» Travail demandé
• a. Veuillez recopier le passage de l'extrait sur la loi antigrève qui s'ouvre sur les mots contenant « Le projet de loi antigrève » et se ferme sur « grève syndicale efficace. ».
• b. Dans l'extrait sur la loi antigrève, condensez le paragraphe qui commence par « La manifestation, organisée délibérément sans conviction » en conservant ses faits principaux.

» Extrait du document
Royaume-Uni: Le projet de loi conservateur antigrève en voie d’être adopté, et les syndicats n’organisent qu’une protestation symbolique

Le projet de loi antigrève du gouvernement conservateur sur les niveaux de service minimum a franchi une nouvelle étape vers l’adoption d’une loi lundi soir. Cette loi oblige une partie des employés britanniques à travailler pendant une grève, les privant ainsi d’un droit fondamental et sabotant toute grève syndicale efficace.

La loi, qui vise actuellement les secteurs du rail, de la lutte contre les incendies, de la santé et de l’éducation et qui touche un travailleur sur cinq, pourrait être étendue à des pans de plus en plus larges de la main-d’œuvre.

La large majorité du Parti conservateur à la Chambre des communes permet au projet de loi sur la grève de franchir les étapes parlementaires, mais son passage en douceur est garanti par l’absence d’opposition organisée. C’est ce qu’a souligné la manifestation organisée par le Trades Union Congress (TUC – Congrès des syndicats) à Parliament Square pendant le vote.

La manifestation du TUC contre le projet de loi sur les niveaux de service minimum, le lundi 22 mai 2023

La manifestation, organisée délibérément sans conviction, n’a attiré que 600 personnes selon les estimations les plus élevées. Le TUC a excusé cette piètre performance en décrivant l’événement comme une manifestation «d’urgence», comme si elle avait été convoquée à la dernière minute. Mais la loi sur les grèves fait son chemin au Parlement depuis des mois. Le TUC, qui représente officiellement 5,5 millions de travailleurs, avait amplement l’occasion de rassembler un plus grand nombre de personnes et disposait d’un délai suffisant pour organiser une grande manifestation pendant le week-end.

Son refus de le faire est conforme à la réaction discrète de la bureaucratie syndicale face à la loi depuis sa conception. Une petite manifestation de quelques milliers de personnes s’est tenue devant Downing Street (la rue des bureaux du Premier ministre) en janvier. Des grèves déjà en cours ont été rassemblées à la hâte le 1er février pour coïncider avec une «journée de protestation» du TUC contre le projet de loi, destinée à afficher une opposition tout en évitant tout ce qui aurait pu être qualifié de grève politique par le gouvernement. Le TUC n’a plus rien fait jusqu’à ce lundi.

Le TUC et ses syndicats affiliés ne veulent pas d’un mouvement de masse pour faire échouer la législation. Ils en appellent plutôt aux groupes de défense des droits civiques, à la Chambre des Lords et aux conservateurs concernés à voter avec le Parti travailliste, le Parti national écossais et les libéraux-démocrates afin d’amender la législation, tout en faisant pression pour qu’un futur gouvernement travailliste s’engage à l’abroger.

Un mouvement de masse sur une question aussi fondamentale que le droit de grève en cette période de crise sociale et économique profonde menacerait les grandes entreprises, le programme d’austérité sauvage et le rôle clé du Royaume-Uni dans la guerre de l’OTAN contre la Russie en Ukraine. Il mettrait à rude épreuve la capacité des syndicats à réprimer la lutte des classes.

» Lignes affichées
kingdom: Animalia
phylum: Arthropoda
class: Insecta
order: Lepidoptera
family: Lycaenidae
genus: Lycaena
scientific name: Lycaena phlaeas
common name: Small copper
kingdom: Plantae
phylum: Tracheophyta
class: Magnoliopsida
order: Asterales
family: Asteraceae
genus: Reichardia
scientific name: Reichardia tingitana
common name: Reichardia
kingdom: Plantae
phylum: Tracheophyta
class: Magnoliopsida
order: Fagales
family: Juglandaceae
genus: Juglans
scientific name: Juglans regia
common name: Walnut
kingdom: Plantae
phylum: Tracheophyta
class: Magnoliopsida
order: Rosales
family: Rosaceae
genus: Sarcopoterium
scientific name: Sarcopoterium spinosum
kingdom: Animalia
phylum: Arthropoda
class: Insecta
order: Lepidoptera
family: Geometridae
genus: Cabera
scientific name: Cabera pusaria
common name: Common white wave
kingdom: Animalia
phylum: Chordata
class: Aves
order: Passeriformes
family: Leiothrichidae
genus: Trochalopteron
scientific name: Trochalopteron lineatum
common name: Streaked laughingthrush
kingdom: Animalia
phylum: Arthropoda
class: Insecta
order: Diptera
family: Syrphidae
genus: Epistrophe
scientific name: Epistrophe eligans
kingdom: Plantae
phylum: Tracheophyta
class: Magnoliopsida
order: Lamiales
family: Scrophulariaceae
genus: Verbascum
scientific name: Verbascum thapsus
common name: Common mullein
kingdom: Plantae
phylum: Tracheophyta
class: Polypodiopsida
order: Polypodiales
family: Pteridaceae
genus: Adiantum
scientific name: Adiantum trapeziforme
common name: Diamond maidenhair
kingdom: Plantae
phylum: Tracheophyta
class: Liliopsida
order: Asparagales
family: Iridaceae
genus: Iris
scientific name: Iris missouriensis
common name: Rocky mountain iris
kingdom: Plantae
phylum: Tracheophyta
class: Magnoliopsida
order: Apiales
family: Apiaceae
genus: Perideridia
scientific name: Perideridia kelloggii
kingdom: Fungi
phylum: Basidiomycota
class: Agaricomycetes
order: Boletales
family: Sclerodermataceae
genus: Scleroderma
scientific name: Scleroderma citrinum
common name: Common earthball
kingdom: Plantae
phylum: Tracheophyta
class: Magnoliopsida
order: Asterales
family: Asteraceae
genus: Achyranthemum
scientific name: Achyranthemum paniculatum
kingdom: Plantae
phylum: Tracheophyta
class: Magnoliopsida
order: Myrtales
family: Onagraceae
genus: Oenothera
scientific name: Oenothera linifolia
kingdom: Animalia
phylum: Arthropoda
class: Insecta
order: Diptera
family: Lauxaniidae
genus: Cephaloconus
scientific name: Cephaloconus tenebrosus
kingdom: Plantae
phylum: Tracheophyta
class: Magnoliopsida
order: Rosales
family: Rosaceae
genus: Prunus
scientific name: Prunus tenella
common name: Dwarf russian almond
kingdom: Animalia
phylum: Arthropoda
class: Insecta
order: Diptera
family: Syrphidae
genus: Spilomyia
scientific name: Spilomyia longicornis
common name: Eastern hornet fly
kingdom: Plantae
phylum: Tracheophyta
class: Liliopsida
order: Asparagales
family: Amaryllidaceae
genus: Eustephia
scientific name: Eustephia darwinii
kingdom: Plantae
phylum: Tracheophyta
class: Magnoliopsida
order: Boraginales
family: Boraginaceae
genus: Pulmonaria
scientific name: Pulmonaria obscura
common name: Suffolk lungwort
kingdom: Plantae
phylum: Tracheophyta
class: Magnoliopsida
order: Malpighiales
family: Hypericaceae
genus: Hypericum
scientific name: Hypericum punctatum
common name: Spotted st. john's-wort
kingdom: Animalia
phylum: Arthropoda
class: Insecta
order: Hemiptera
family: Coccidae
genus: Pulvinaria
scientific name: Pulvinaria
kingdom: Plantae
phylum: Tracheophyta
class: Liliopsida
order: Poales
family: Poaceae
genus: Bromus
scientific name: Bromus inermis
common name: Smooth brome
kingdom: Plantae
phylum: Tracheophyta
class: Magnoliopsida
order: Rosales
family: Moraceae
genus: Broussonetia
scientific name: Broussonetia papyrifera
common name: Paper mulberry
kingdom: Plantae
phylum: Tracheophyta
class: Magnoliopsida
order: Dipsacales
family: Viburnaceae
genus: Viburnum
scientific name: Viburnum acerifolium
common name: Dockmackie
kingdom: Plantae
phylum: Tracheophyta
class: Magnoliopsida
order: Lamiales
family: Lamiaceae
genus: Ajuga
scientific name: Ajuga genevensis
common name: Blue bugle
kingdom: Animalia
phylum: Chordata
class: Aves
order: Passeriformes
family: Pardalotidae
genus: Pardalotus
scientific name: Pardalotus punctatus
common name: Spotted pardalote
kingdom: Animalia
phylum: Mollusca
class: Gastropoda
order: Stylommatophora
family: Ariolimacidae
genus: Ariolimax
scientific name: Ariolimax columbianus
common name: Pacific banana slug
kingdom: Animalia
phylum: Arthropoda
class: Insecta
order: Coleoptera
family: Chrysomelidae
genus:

» Solutions
• a.
Le projet de loi antigrève du gouvernement conservateur sur les niveaux de service minimum a franchi une nouvelle étape vers l’adoption d’une loi lundi soir. Cette loi oblige une partie des employés britanniques à travailler pendant une grève, les privant ainsi d’un droit fondamental et sabotant toute grève syndicale efficace.

• b. Organisée sans conviction, la manifestation n'a réuni que 600 personnes au plus. Le TUC l'a présentée comme une manifestation « d'urgence », alors que la loi est examinée au Parlement depuis des mois. Il représente officiellement 5,5 millions de travailleurs et avait le temps d'organiser une grande manifestation pendant le week-end.